Я приподнимаю одно плечо, едва пожимая им.
— Конечно. Почему бы и нет.
— Карл! — перекрикивает Нетти через плечо. — Блинчики для нашего мальчика.
— Черт тебя побери, женщина. Ты можешь записать заказ, подойти и передать его мне? — жалуется Карл, наливая тесто на сковороду на кухне, видной всем посетителям.
— Ты же сам знаешь, что лучше, когда я говорю тебе заказ по ходу, — огрызается Нетти в ответ. Затем она быстро повторяет тот же сценарий с заказом Анны. — Ты знаешь, Ксавьер, Коул теперь управляет спортзалом своего отца. Тебе стоит осмотреться там. Он будет рад тебя видеть.
Черт. Я здесь всего пару часов, а Нетти уже окунула меня в воспоминания больше, чем за все последние года.

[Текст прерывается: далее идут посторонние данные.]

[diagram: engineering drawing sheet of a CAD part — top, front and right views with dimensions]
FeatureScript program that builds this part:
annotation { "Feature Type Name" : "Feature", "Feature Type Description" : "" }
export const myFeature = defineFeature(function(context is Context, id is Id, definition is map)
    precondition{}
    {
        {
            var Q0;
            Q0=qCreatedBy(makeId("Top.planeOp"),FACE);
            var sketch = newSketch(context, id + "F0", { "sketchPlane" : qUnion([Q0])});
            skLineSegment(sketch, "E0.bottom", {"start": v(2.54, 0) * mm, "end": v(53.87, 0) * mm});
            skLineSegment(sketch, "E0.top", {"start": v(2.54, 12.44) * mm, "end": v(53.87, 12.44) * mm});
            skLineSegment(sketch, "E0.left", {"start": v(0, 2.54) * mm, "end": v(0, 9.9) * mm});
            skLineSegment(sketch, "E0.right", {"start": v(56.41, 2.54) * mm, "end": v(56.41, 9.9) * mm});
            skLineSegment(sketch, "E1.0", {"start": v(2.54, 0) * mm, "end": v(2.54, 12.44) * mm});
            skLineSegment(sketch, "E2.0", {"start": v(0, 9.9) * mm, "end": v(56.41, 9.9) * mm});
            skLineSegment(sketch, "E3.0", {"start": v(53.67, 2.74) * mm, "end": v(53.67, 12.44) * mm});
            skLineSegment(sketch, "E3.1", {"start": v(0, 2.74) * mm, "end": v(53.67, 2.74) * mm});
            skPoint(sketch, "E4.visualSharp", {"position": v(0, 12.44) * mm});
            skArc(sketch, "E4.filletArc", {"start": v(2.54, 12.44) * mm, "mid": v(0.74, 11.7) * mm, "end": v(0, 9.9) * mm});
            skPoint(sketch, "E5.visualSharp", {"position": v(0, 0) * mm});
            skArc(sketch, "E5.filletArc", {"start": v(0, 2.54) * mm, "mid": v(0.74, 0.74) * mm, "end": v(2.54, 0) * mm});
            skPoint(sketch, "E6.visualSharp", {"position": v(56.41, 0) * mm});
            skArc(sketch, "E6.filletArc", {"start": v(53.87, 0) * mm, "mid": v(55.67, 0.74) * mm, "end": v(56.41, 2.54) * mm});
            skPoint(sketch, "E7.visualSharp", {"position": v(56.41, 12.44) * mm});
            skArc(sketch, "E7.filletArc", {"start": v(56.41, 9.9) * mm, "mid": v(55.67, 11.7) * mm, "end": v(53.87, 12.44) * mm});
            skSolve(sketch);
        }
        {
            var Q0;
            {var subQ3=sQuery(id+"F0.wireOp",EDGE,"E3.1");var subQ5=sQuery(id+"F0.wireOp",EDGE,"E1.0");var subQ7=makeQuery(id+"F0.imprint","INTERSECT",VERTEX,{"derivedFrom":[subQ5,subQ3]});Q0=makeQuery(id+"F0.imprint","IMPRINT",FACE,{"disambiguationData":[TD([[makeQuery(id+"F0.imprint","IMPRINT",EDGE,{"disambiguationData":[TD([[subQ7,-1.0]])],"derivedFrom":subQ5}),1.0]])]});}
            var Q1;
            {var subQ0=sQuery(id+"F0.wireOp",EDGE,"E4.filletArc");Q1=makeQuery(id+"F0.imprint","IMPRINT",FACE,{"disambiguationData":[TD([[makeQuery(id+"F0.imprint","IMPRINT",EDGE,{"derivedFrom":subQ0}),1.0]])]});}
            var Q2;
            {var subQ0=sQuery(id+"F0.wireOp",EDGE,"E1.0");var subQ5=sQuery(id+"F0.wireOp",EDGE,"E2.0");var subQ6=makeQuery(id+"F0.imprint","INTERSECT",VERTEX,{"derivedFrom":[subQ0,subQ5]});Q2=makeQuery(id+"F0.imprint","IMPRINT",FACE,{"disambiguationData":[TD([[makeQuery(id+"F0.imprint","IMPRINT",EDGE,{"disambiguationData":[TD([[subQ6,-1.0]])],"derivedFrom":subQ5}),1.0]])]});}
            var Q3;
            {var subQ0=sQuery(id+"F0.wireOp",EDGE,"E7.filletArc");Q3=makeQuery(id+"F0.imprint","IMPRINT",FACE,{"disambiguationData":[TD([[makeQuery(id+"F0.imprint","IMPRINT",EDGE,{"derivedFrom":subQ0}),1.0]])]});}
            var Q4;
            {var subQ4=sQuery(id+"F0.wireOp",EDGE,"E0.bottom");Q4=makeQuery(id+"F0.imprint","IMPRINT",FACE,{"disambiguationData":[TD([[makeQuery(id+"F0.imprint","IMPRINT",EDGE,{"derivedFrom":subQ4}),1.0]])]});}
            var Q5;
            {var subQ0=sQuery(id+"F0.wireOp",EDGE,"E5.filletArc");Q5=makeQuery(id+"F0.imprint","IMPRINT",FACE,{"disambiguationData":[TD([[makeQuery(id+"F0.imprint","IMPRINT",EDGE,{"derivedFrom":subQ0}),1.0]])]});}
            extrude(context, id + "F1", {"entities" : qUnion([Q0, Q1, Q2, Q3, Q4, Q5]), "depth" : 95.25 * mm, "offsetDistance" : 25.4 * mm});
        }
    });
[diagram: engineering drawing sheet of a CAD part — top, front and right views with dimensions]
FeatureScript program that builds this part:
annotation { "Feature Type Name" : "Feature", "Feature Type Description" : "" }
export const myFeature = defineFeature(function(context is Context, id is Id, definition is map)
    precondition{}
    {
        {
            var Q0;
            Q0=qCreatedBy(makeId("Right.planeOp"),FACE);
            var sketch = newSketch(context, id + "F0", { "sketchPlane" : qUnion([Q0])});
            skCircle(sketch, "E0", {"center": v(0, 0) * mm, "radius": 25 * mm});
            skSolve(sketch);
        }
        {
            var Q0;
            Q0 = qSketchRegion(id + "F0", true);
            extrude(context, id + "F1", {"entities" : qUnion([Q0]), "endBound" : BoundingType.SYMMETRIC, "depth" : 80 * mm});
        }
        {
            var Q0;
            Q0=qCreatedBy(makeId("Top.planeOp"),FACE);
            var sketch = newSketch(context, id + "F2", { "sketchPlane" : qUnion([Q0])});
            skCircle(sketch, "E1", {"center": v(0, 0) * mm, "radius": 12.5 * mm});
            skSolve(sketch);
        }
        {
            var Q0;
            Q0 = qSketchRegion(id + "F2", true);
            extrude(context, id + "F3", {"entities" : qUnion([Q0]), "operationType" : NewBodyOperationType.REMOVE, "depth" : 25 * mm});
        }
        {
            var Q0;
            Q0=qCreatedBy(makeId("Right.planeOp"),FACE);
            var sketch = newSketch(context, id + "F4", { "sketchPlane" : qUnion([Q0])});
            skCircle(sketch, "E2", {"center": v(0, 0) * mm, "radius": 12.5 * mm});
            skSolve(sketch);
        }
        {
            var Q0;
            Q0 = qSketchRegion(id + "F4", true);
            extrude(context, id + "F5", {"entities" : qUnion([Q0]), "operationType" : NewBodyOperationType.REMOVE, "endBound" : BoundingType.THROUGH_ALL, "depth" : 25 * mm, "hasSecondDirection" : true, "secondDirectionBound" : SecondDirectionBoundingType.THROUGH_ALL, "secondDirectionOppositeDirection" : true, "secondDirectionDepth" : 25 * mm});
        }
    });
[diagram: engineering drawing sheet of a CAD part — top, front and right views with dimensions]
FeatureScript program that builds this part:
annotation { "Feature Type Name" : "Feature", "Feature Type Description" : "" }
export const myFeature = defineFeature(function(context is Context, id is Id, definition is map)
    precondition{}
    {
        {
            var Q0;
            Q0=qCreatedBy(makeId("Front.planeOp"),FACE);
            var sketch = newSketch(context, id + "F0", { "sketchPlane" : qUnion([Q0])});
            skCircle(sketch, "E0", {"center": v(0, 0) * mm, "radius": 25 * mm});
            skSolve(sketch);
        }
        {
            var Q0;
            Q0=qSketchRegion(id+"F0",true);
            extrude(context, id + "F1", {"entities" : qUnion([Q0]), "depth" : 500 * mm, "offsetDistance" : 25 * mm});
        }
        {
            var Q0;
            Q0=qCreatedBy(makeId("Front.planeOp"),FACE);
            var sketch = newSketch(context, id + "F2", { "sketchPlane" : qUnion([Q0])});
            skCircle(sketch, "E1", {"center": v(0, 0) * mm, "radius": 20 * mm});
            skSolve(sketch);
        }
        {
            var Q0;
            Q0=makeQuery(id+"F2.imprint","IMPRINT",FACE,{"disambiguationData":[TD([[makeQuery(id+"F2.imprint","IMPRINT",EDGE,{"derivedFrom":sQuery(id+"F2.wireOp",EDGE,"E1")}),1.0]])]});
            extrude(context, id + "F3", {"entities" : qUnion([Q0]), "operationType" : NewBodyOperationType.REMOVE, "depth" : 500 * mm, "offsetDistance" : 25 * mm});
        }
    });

Коул Паркер — единственный по соседству человек, с которым я был бы не против повидаться. Мы были близки в те дни, когда одновременно вырвались из уличной жизни. Нас связало то, что мы взбесили банду, управлявшую тогда кварталом.
Нетти и Карл ясно дали понять, если я хочу остаться с ними, мне нужно завязать с людьми, с которыми я привык проводить время. И Коул… ну, в его жизни был отец, и когда он прослышал, что Коул связался не с той компанией, то вмешался.